Start of RECORDED DATA
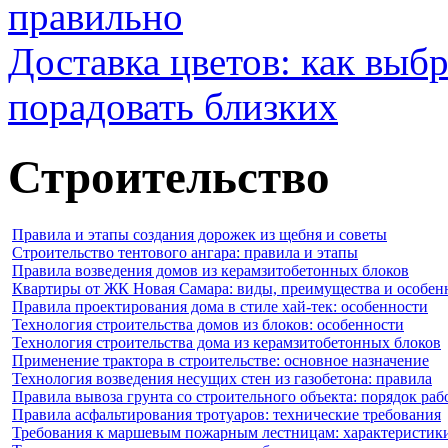
правильно
Доставка цветов: как выб
порадовать близких
Строительство
Правила и этапы создания дорожек из щебня и советы
Строительство тентового ангара: правила и этапы
Правила возведения домов из керамзитобетонных блоков
Квартиры от ЖК Новая Самара: виды, преимущества и особен
Правила проектирования дома в стиле хай-тек: особенности
Технология строительства домов из блоков: особенности
Технология строительства дома из керамзитобетонных блоков
Применение трактора в строительстве: основное назначение
Технология возведения несущих стен из газобетона: правила
Правила вывоза грунта со строительного объекта: порядок раб
Правила асфальтирования тротуаров: технические требования
Требования к маршевым пожарным лестницам: характеристик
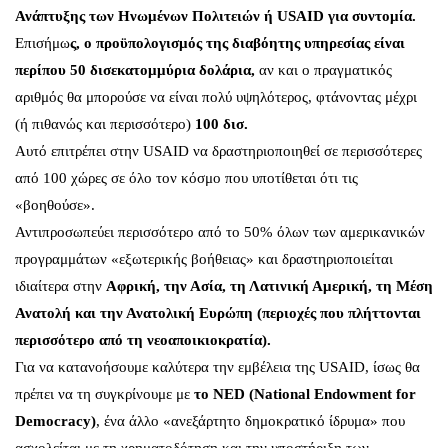
Ανάπτυξης των Ηνωμένων Πολιτειών ή USAID για συντομία.
Επισήμω
ς, ο προϋπολογισμός της διαβόητης υπηρεσίας είναι
περίπου 50 δισεκατομμύρια δολάρια,
αν και ο πραγματικός
αριθμός θα μπορούσε να είναι πολύ υψηλότερος, φτάνοντας μέχρι
(ή πιθανώς και περισσότερο)
100 δισ.
Αυτό επιτρέπει στην USAID να δραστηριοποιηθεί σε περισσότερες
από 100 χώρες σε όλο τον κόσμο που υποτίθεται ότι τις
«βοηθούσε».
Αντιπροσωπεύει περισσότερο από το 50% όλων των αμερικανικών
προγραμμάτων «εξωτερικής βοήθειας» και δραστηριοποιείται
ιδιαίτερα στην
Αφρική, την Ασία, τη Λατινική Αμερική, τη Μέση
Ανατολή και την Ανατολική Ευρώπη (περιοχές που πλήττονται
περισσότερο από τη νεοαποικιοκρατία).
Για να κατανοήσουμε καλύτερα την εμβέλεια της USAID, ίσως θα
πρέπει να τη συγκρίνουμε με
το NED (National Endowment for
Democracy)
, ένα άλλο «ανεξάρτητο δημοκρατικό ίδρυμα» που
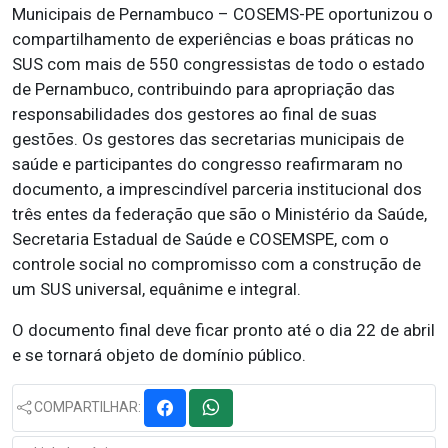
Municipais de Pernambuco – COSEMS-PE oportunizou o
compartilhamento de experiências e boas práticas no
SUS com mais de 550 congressistas de todo o estado
de Pernambuco, contribuindo para apropriação das
responsabilidades dos gestores ao final de suas
gestões. Os gestores das secretarias municipais de
saúde e participantes do congresso reafirmaram no
documento, a imprescindível parceria institucional dos
três entes da federação que são o Ministério da Saúde,
Secretaria Estadual de Saúde e COSEMSPE, com o
controle social no compromisso com a construção de
um SUS universal, equânime e integral.
O documento final deve ficar pronto até o dia 22 de abril
e se tornará objeto de domínio público.
COMPARTILHAR:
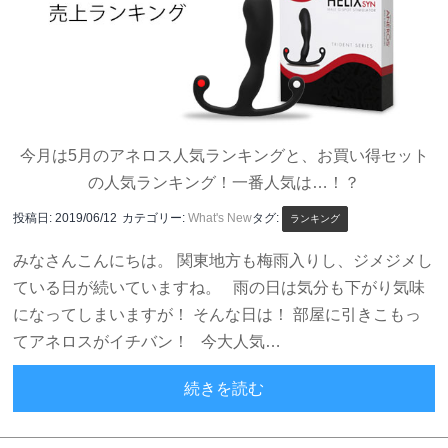
今月は5月のアネロス人気ランキングと、お買い得セット
の人気ランキング！一番人気は…！？
投稿日:
2019/06/12
カテゴリー:
What's New
タグ:
ランキング
みなさんこんにちは。 関東地方も梅雨入りし、ジメジメし
ている日が続いていますね。 雨の日は気分も下がり気味
になってしまいますが！ そんな日は！ 部屋に引きこもっ
てアネロスがイチバン！ 今大人気…
2019年5月のアネロス売上
続きを読む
End of RECORDED DATA
WORK ORDER. Go over the listing above and return each line with "documento".

EXERCISE SOLUTION.
documento, a imprescindível parceria institucional dos
O documento final deve ficar pronto até o dia 22 de abril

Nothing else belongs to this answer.